The problem, to me, lies when the investor will leave the homeowner without a transaction just because they cannot make a profit. That is doing harm to another and I don't think there is any way to justify that.
We are not talking about a transaction with someone that has other options. Many times, if that investor cannot profit and decides to walk the homeowner is irreparably harmed and may have no other viable solution to fix their situation. The home is foreclosed and there could have been someone that would have bought that property to make it a win/win for the buyer and the seller.
As you see investors defend their turf here, they do so by talking about money..who makes it, who has it. Let's talk about the homeowner and doing what is in their best interest. Can we put them at the front of the line in these transactions?
Thanks Mary Jo....it's just how I feel.
Here is a link to a very interesting article in the NY Times...be forwarned, it will make you angry: Cleveland Foreclosures
Hi Jim,
This is a friendly comment/question. By telling a seller not to sign a promisory note - could that not expose you for giving legal advice - there are a lot of variables in making that decision; I personally would not make that statement - I would give it to an expert on his finances - attorney, accountant. What do you think Jim.

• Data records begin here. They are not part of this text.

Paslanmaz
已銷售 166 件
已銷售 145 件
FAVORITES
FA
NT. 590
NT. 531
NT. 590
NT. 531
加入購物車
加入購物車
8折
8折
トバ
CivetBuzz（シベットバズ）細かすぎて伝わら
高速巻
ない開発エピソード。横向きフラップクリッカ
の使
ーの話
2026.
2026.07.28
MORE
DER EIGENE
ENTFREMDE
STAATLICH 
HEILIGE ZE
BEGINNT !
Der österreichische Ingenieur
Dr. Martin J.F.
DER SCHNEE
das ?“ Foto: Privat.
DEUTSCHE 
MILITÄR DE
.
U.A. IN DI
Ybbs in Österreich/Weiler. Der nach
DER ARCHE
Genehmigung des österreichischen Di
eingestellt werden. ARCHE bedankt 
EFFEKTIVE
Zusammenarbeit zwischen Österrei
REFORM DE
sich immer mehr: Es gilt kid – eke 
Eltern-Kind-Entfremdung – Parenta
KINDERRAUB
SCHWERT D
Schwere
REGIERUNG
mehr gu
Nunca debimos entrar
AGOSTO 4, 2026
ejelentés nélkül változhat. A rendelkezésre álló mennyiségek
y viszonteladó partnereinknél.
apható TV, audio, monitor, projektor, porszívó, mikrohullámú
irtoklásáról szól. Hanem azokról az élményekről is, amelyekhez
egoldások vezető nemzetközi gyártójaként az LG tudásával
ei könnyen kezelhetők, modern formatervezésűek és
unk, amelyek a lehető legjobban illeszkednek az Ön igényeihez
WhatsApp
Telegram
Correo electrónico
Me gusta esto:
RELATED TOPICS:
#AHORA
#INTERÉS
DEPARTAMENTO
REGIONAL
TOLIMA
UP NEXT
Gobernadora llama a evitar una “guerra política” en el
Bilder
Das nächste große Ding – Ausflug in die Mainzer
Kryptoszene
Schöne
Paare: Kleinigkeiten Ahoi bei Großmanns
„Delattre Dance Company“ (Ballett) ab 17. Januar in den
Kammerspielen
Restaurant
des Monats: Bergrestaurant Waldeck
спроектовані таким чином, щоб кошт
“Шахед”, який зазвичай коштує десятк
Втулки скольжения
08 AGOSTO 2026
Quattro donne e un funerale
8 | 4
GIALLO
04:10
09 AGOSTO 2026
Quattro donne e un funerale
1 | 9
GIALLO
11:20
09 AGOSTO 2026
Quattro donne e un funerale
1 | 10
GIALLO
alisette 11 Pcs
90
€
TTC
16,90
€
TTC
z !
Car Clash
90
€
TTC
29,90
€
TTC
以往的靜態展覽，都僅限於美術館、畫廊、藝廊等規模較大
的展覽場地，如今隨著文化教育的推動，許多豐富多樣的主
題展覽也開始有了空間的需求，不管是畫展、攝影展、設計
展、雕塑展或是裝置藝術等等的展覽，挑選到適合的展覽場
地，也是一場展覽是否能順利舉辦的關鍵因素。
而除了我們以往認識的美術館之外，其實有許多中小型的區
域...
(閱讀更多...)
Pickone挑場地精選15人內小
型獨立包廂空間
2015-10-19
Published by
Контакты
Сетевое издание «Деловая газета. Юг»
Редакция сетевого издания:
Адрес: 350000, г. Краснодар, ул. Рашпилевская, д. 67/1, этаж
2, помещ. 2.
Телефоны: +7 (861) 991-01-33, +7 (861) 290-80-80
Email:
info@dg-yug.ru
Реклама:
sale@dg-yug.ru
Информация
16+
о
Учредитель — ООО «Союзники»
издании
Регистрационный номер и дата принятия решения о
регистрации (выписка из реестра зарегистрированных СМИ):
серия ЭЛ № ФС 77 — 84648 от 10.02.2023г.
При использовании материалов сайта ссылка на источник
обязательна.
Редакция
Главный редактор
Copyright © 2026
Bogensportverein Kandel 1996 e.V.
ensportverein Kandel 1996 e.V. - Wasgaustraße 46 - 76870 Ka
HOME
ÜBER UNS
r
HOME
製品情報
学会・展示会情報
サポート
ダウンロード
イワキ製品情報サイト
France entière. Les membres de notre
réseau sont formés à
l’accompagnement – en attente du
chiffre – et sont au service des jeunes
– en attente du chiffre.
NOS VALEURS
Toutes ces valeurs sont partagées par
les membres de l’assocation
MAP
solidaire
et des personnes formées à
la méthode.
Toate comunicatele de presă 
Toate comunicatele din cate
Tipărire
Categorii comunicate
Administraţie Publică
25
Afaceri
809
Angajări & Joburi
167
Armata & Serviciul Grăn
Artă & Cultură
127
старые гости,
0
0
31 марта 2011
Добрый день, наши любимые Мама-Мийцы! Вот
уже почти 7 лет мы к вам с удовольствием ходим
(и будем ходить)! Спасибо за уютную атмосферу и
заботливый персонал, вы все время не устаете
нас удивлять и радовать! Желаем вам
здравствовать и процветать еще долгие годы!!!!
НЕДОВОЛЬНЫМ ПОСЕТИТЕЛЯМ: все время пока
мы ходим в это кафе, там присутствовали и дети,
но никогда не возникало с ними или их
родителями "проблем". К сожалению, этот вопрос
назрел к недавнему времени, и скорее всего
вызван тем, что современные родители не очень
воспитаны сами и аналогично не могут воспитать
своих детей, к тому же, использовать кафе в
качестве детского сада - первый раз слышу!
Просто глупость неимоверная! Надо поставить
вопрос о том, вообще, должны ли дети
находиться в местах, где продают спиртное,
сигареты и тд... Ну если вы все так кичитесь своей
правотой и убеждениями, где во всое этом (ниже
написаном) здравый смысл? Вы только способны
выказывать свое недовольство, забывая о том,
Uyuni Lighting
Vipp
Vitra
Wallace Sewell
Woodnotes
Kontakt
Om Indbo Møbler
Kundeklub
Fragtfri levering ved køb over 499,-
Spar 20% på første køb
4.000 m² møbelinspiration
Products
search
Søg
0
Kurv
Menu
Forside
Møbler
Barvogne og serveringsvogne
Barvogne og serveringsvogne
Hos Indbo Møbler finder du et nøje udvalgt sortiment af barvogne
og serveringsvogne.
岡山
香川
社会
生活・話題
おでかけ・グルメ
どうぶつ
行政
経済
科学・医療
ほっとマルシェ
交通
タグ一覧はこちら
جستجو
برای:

MaryLouWall813@sbcglobal.net
Mary, you are abso.
Sidney: I think a lot of the critisizm of the various investor programs would be reduced if any Realtor or seller would insist that the investor spell out his program in writing (no "mushroom deals") so that the lender would know what the game plan is, and so that sellers would fully understand what the risks are. If the seller and the lender both agree, I can not see where the damage could be. Remember that sellers in this kind of situation may have come to the conclusion that they do not have any other options except allowing a forclosure. If the foreclosure happens anyway as a result of a failed investor program (eg: could not make money) who has been damaged? The seller may just have gained some time to live in the house free.
We all make decisions every day based on what we believe is in our own best interest at the time. Sometimes it turns out that the decision was wrong but does that mean that we should not make decisions?